Mais les femmes et les hommes bisexuels soulèvent des clichés bien distincts : les femmes bi seraient frivoles, et leurs homologues masculins, des homosexuels qui ne s’assument pas. « Quand j’annonce à un garçon que je suis bi, immédiatement, je vais avoir droit à la proposition d’un plan à trois. Comme si le fait d’aimer les hommes et les femmes faisait de moi quelqu’un de plus ouvert, de plus dévergondée », raconte Lucie. Une expérience que confirme Léa, coprésidente du MAG Jeunes LGBT : « Le porno et les films X y sont probablement pour beaucoup, d’autant que ce cliché relève du fantasme pour de nombreux garçons. » Reconnaître la bisexualité comme orientation sexuelle à part entière, c’est là tout l’enjeu de cette journée internationale.

 

« Annuler la honte »

A 54 ans, François Soulabaille, trésorier de l’association Bi’Cause, a vécu plus d’une vingtaine d’années avec une femme avant de vivre pleinement sa bisexualité. Pour lui, la question de la visibilité des bisexuels est fondamentale : « En France et en Europe, peu de personnalités revendiquent cette orientation sexuelle. Le dire, en parler, l’expliquer, ça peut permettre d’annuler la honte que beaucoup de bisexuels ressentent et qui les pousse à vivre cachés. »
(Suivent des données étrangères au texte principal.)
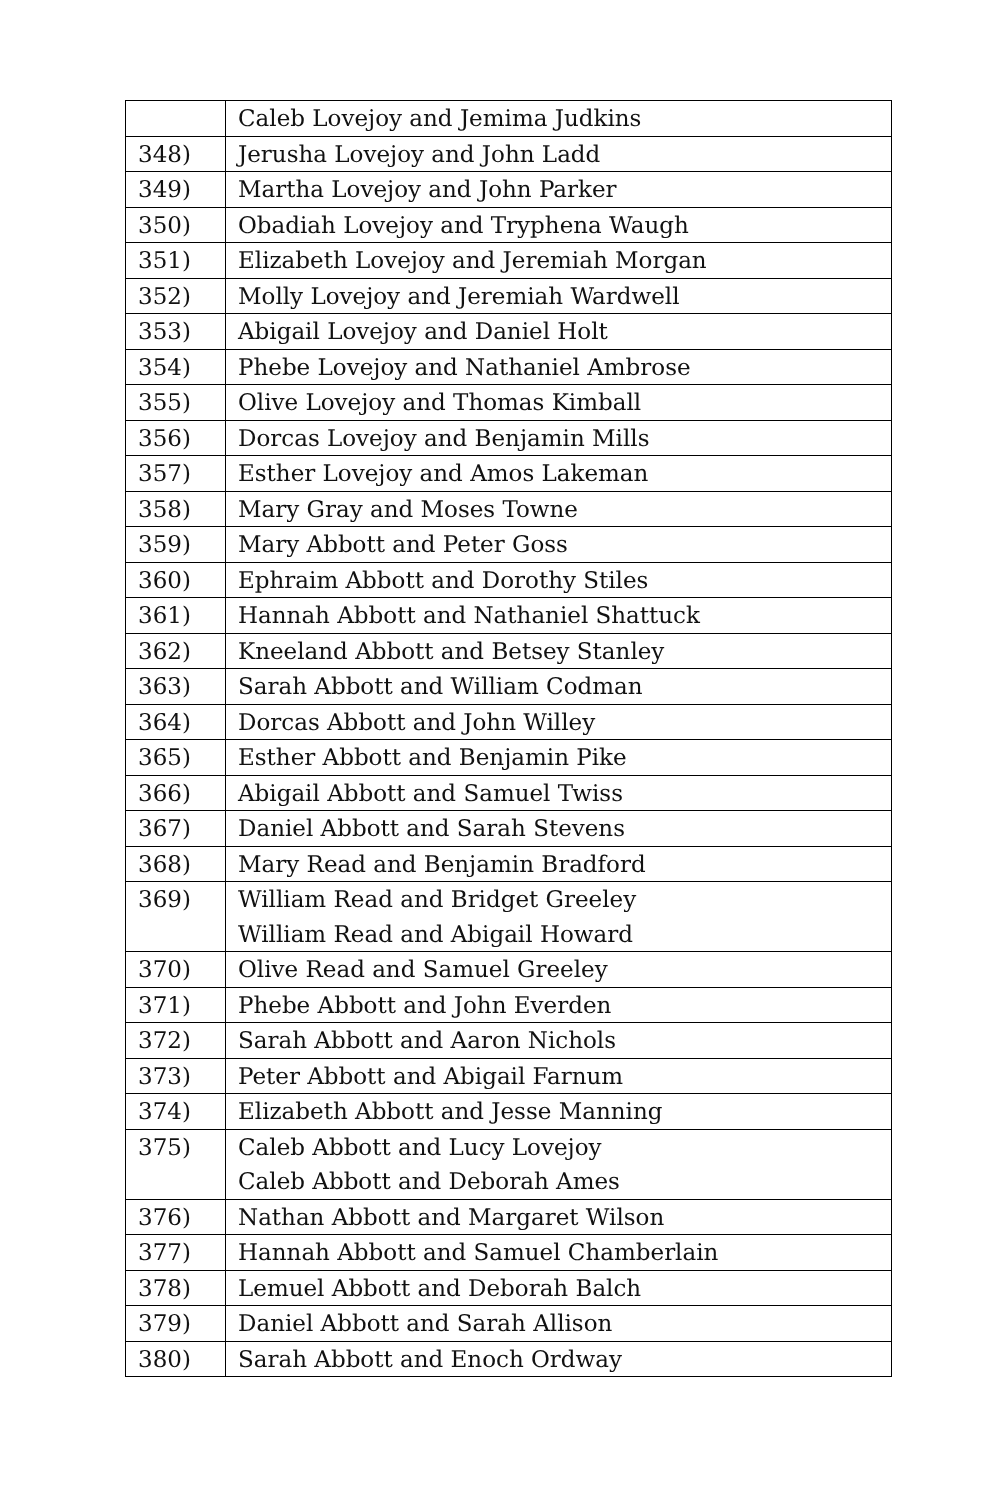| | Caleb Lovejoy and Jemima Judkins |
| 348) | Jerusha Lovejoy and John Ladd |
| 349) | Martha Lovejoy and John Parker |
| 350) | Obadiah Lovejoy and Tryphena Waugh |
| 351) | Elizabeth Lovejoy and Jeremiah Morgan |
| 352) | Molly Lovejoy and Jeremiah Wardwell |
| 353) | Abigail Lovejoy and Daniel Holt |
| 354) | Phebe Lovejoy and Nathaniel Ambrose |
| 355) | Olive Lovejoy and Thomas Kimball |
| 356) | Dorcas Lovejoy and Benjamin Mills |
| 357) | Esther Lovejoy and Amos Lakeman |
| 358) | Mary Gray and Moses Towne |
| 359) | Mary Abbott and Peter Goss |
| 360) | Ephraim Abbott and Dorothy Stiles |
| 361) | Hannah Abbott and Nathaniel Shattuck |
| 362) | Kneeland Abbott and Betsey Stanley |
| 363) | Sarah Abbott and William Codman |
| 364) | Dorcas Abbott and John Willey |
| 365) | Esther Abbott and Benjamin Pike |
| 366) | Abigail Abbott and Samuel Twiss |
| 367) | Daniel Abbott and Sarah Stevens |
| 368) | Mary Read and Benjamin Bradford |
| 369) | William Read and Bridget Greeley William Read and Abigail Howard |
| 370) | Olive Read and Samuel Greeley |
| 371) | Phebe Abbott and John Everden |
| 372) | Sarah Abbott and Aaron Nichols |
| 373) | Peter Abbott and Abigail Farnum |
| 374) | Elizabeth Abbott and Jesse Manning |
| 375) | Caleb Abbott and Lucy Lovejoy Caleb Abbott and Deborah Ames |
| 376) | Nathan Abbott and Margaret Wilson |
| 377) | Hannah Abbott and Samuel Chamberlain |
| 378) | Lemuel Abbott and Deborah Balch |
| 379) | Daniel Abbott and Sarah Allison |
| 380) | Sarah Abbott and Enoch Ordway |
Dissimulée, la bisexualité se vit alors dans la souffrance. Une souffrance bien souvent sous-estimée, selon Léa : « Certains nous disent que c’est à la mode, que c’est cool d’être bisexuel. Mais en réalité, on subit à la fois l’homophobie de quelques hétérosexuels et la bi-phobie de certains homosexuels. Aucune étude sérieuse n’existe en France mais aux Etats-Unis, il a été prouvé que les bisexuels, au même titre que les homosexuels, sont plus exposés à des pensées et des envies suicidaires. »

Ce mercredi, et pour la première fois en France, une marche est organisée à Paris pour « comprendre et défendre la bisexualité ».